#### The problem:
Leave the pictures aside. Retype exactly the lines from the top of the data below through the one holding "commitment to the".

#### Data excerpts:
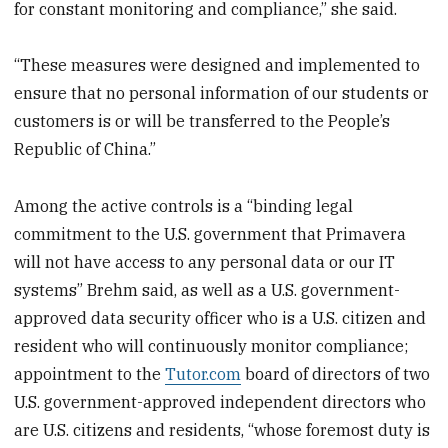
for constant monitoring and compliance,” she said.
“These measures were designed and implemented to
ensure that no personal information of our students or
customers is or will be transferred to the People’s
Republic of China.”
Among the active controls is a “binding legal
commitment to the U.S. government that Primavera
will not have access to any personal data or our IT
systems” Brehm said, as well as a U.S. government-
approved data security officer who is a U.S. citizen and
resident who will continuously monitor compliance;
appointment to the
Tutor.com
board of directors of two
U.S. government-approved independent directors who
are U.S. citizens and residents, “whose foremost duty is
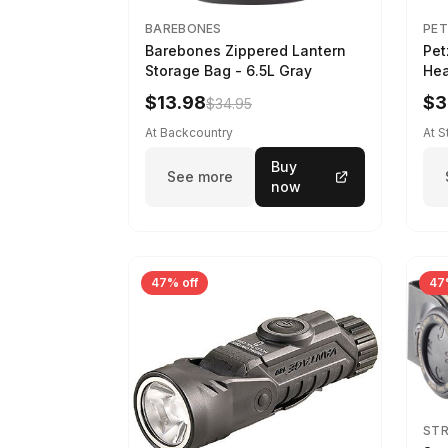
BAREBONES
PET
Barebones Zippered Lantern
Pet
Storage Bag - 6.5L Gray
Hea
$13.98
$3
$34.95
At Backcountry
At 
Buy
See more
now
47% off
47
ST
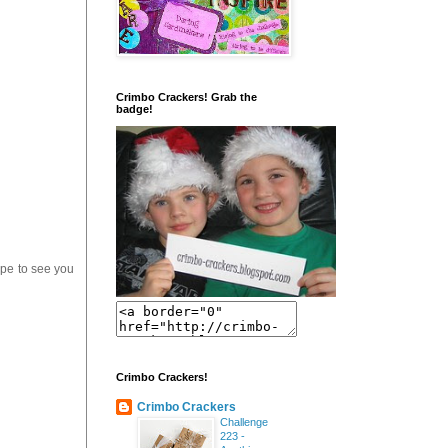
Crimbo Crackers! Grab the
badge!
pe to see you
Crimbo Crackers!
Crimbo Crackers
Challenge
223 -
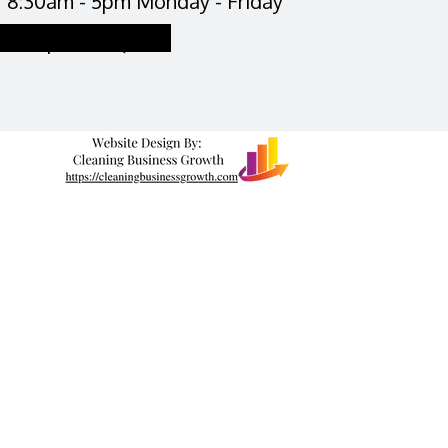
8:30am - 5pm Monday - Friday
Request a Quote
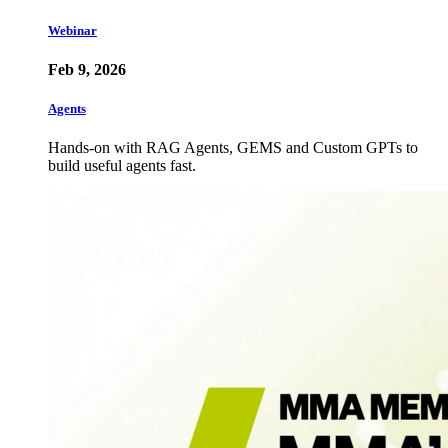
Webinar
Feb 9, 2026
Agents
Hands-on with RAG Agents, GEMS and Custom GPTs to
build useful agents fast.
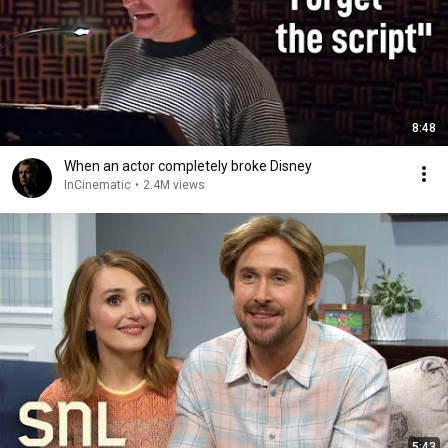
8:48
When an actor completely broke Disney
InCinematic
•
2.4M views
5:43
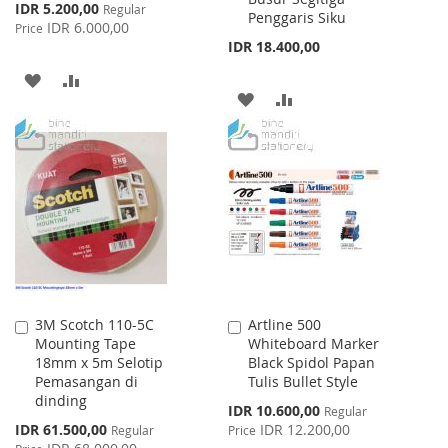
Special
IDR 5.200,00
Regular
Penggaris Siku
Price
IDR 6.000,00
Price
IDR 18.400,00
ADD
ADD
ADD
ADD
TO
TO
TO
TO
WISH
COMPARE
WISH
COMPARE
LIST
LIST
3M Scotch 110-5C
Artline 500
Add
Add
Mounting Tape
Whiteboard Marker
to
to
18mm x 5m Selotip
Black Spidol Papan
Cart
Cart
Pemasangan di
Tulis Bullet Style
dinding
Special
IDR 10.600,00
Regular
Price
Special
IDR 61.500,00
IDR 12.200,00
Regular
Price
Price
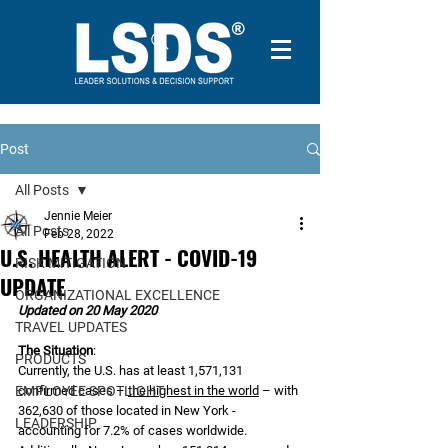
Post
All Posts
Jennie Meier
All Posts
Feb 28, 2022
U.S. HEALTH ALERT - COVID-19
RISK MITIGATION
UPDATE
ORGANIZATIONAL EXCELLENCE
Updated on 20 May 2020
TRAVEL UPDATES
The Situation
:
PRODUCTS
Currently, the U.S. has at least 1,571,131 
EMPLOYEE SPOTLIGHT
confirmed cases – 
the highest in the world
 – with 
362,630 of those located in New York - 
LEADERSHIP
accounting for 7.2% of cases worldwide. 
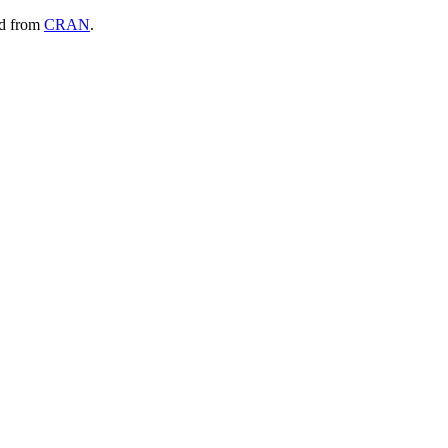
ad from
CRAN
.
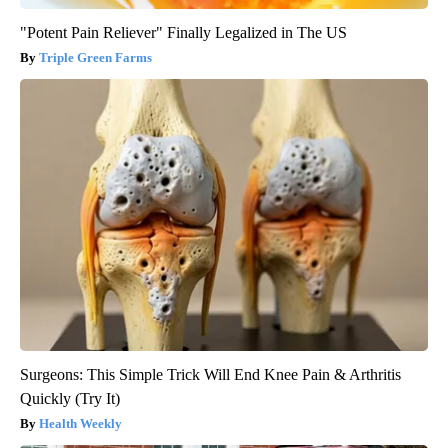
"Potent Pain Reliever" Finally Legalized in The US
Triple Green Farms
Surgeons: This Simple Trick Will End Knee Pain & Arthritis
Quickly (Try It)
Health Weekly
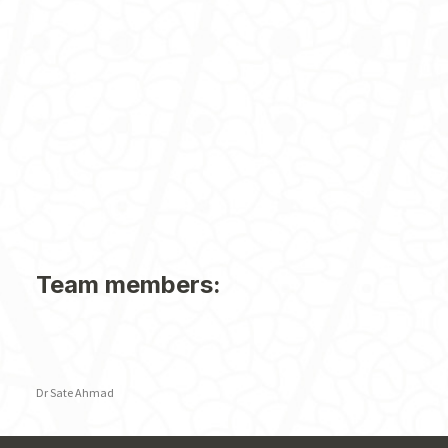
Team members:
Dr Sate Ahmad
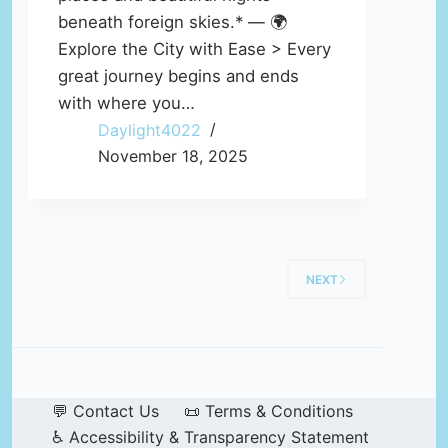
beneath foreign skies.* — 🌍
Explore the City with Ease > Every
great journey begins and ends
with where you…
Daylight4022
November 18, 2025
NEXT
💬 Contact Us
📜 Terms & Conditions
♿ Accessibility & Transparency Statement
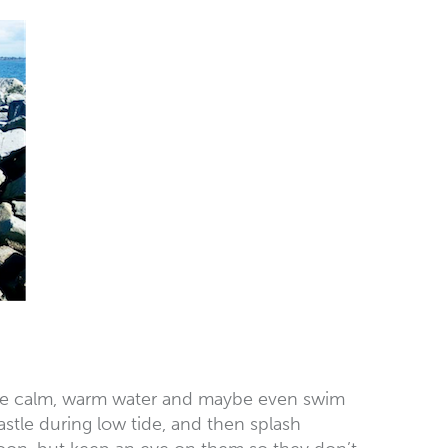
y the calm, warm water and maybe even swim
stle during low tide, and then splash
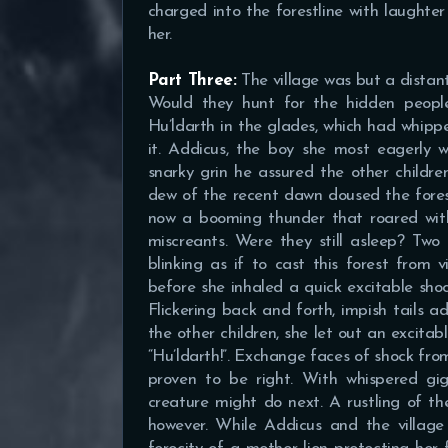
charged into the forestline with laughter
her.
Part Three:
The village was but a distant
Would they hunt for the hidden peopl
Hu’ldarth in the glades, which had whippe
it. Addicus, the boy she most eagerly 
snarky grin he assured the other children
dew of the recent dawn doused the fores
now a booming thunder that roared with 
miscreants. Were they still asleep? Tw
blinking as if to cast this forest from v
before she inhaled a quick excitable shoc
Flickering back and forth, impish tails a
the other children, she let out an excita
“Hu’ldarth!”. Exchange faces of shock fro
proven to be right. With whispered gi
creature might do next. A rustling of th
however. While Addicus and the village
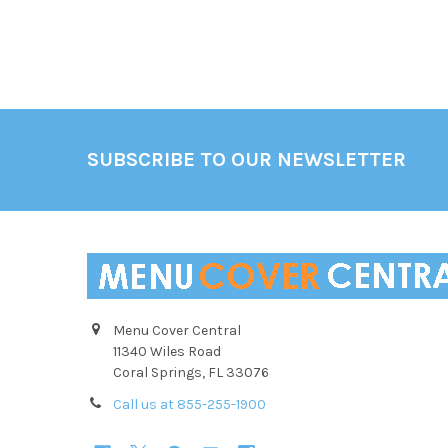
Footer
SUBSCRIBE TO OUR NEWSLETTER
Menu Cover Central
11340 Wiles Road
Coral Springs, FL 33076
Call us at 855-255-1900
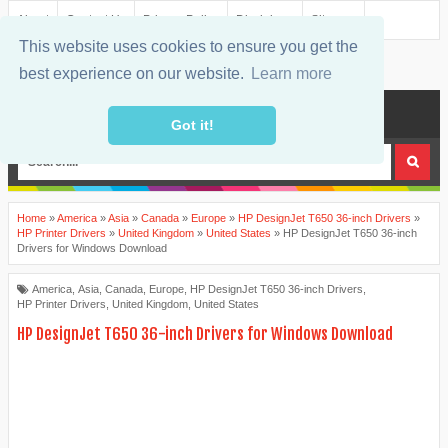
About
Contact Us
Privacy Policy
Disclaimer
Sitemap
This website uses cookies to ensure you get the
best experience on our website.
Learn more
MENU
Got it!
Home
»
America
»
Asia
»
Canada
»
Europe
»
HP DesignJet T650 36-inch Drivers
»
HP Printer Drivers
»
United Kingdom
»
United States
»
HP DesignJet T650 36-inch
Drivers for Windows Download
America
,
Asia
,
Canada
,
Europe
,
HP DesignJet T650 36-inch Drivers
,
HP Printer Drivers
,
United Kingdom
,
United States
HP DesignJet T650 36-inch Drivers for Windows Download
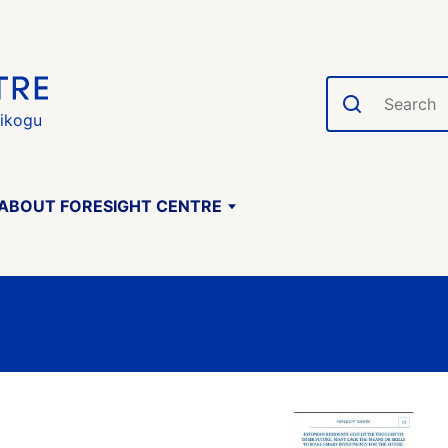
Search
gikogu
ABOUT FORESIGHT CENTRE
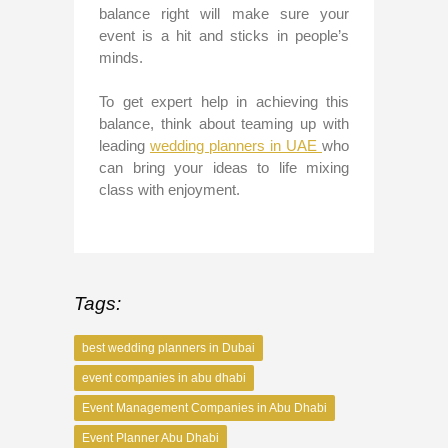
balance right will make sure your
event is a hit and sticks in people’s
minds.
To get expert help in achieving this
balance, think about teaming up with
leading
wedding planners in UAE
who
can bring your ideas to life mixing
class with enjoyment.
Tags:
best wedding planners in Dubai
event companies in abu dhabi
Event Management Companies in Abu Dhabi
Event Planner Abu Dhabi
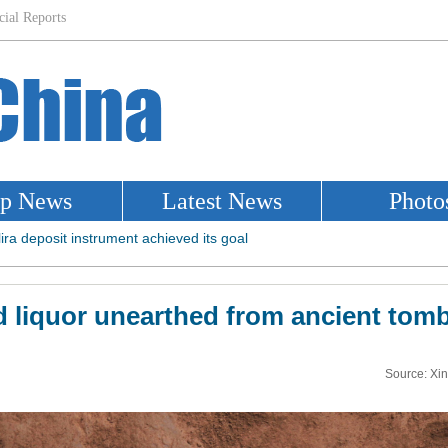
ld liquor unearthed from ancient tom
Source: Xi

#### Written answer:
for constant monitoring and compliance,” she said.
“These measures were designed and implemented to
ensure that no personal information of our students or
customers is or will be transferred to the People’s
Republic of China.”
Among the active controls is a “binding legal
commitment to the U.S. government that Primavera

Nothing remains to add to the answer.